US President Donald Trump holds a reciprocal tariffs poster during a tariff announcement in the Rose Garden of the White House in Washington, DC, US, on Wednesday, April 2, 2025. Credit: Kent Nishimura/Bloomberg

“Valuations are a little bit stretched, we’ve got markets at record highs, and the economic impact is yet to be fully seen,” he said.

“That leaves markets more vulnerable to bad news.”

Those high valuations require earnings to remain strong. But the outlook for one of Australia’s most successful consumer brands, Breville, suggests that is improbable.

With new duties of up to 36 per cent on goods from key manufacturing hubs like China, Indonesia, Cambodia, and Vietnam, Citi has cut its profit forecasts by 12 per cent, citing weaker margins and higher production costs.

The stock is currently trading on an eye watering multiple of 32.5 times earnings (the long term average is between 20 and 25), and Citi has reduced its target price by 16 per cent, “reflecting earnings changes and lower premiums.”

So far the current tariffs seem to have been partly absorbed and partly passed through, and Dr Oliver said the upcoming US earnings season could see the message hit home.

“If you’re absorbing (tariff costs) in margins, then we don’t get the normal upside surprise on US company profits . . . That could be a catalyst (for a selloff),” Dr Oliver said.

He thinks that could mean a correction of between 10 and 15 per cent.

Another catalyst might be how international investors treat the looming rollover in US government debt.

$US10 trillion ($15t) worth of borrowing via government bonds — known as Treasuries — expire in 2025/26. Ordinarily that would be a rubber-stamp process for international investors. But with US deficits set to soar following the more than $US3t in tax cuts following the Trump administration’s One Big Beautiful Bill, and wariness from once-large Treasury buyers like China, that picture looks more complicated.

“It’s pretty clear that the bond market is nervous on the sustainability of that debt,” Mr Toohey said.

“US sovereign Credit Default Swaps (a type of insurance against a government defaulting on its debt) are about the same levels as where we got to at the worst of the European sovereign debt crisis (in the early 2010s).”

A bond-buying strike by nervous investors would force yields on those bonds to spike, and flow through to higher interest rates. That would put further brakes on businesses and households, just as tariffs start to bite.

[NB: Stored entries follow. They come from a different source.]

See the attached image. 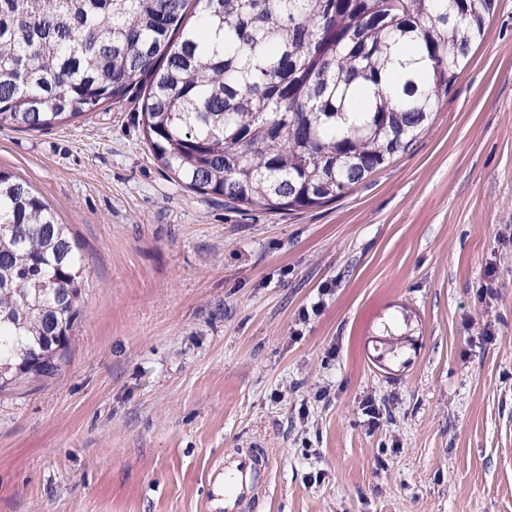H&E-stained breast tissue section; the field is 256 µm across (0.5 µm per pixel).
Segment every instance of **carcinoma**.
Masks as SVG:
<instances>
[{
    "label": "carcinoma",
    "instance_id": "1",
    "mask_svg": "<svg viewBox=\"0 0 512 512\" xmlns=\"http://www.w3.org/2000/svg\"><path fill=\"white\" fill-rule=\"evenodd\" d=\"M494 0H0V129L43 130L132 89L155 159L265 212L349 195L409 151L482 41ZM416 34L426 66L389 82ZM89 271L70 228L0 171V393L52 379ZM410 317L382 325L403 354Z\"/></svg>",
    "mask_w": 512,
    "mask_h": 512
}]
</instances>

It’s one of the reasons Trump has been so aggressively targeting US Federal Reserve Chair Jerome Powell on interest rates. He wants Powell to reduce rates to both keep interest payments on US Government debt down, but also to backstop the economy if tariffs start to impact American consumers.

Jerome Powell, chairman of the US Federal Reserve, during the Federal Reserve Board open meeting in Washington, DC, US, on Wednesday, June 25, 2025.
Jerome Powell, chairman of the US Federal Reserve, during the Federal Reserve Board open meeting in Washington, DC, US, on Wednesday, June 25, 2025. Credit: Al Drago/Bloomberg

Mr Powell will definitely be replaced when his term ends mid next year. But if an emboldened President acts unilaterally to fire him, he will further erode the confidence foreign investors have in US institutions.

Investors are already hedging their bets on American exceptionalism, pushing safe-haven gold to a record high, while the US dollar has fallen as foreign investors stay away from US assets.

Bitcoin has also soared to a record high of almost $A170,000 as traders imagine a world where the US dollar no longer reigns supreme.

Currently everything seems priced to perfection. The question for investors isn’t whether something will go wrong. It’s whether they’ll recognise it the moment before the bounce runs out of rubber.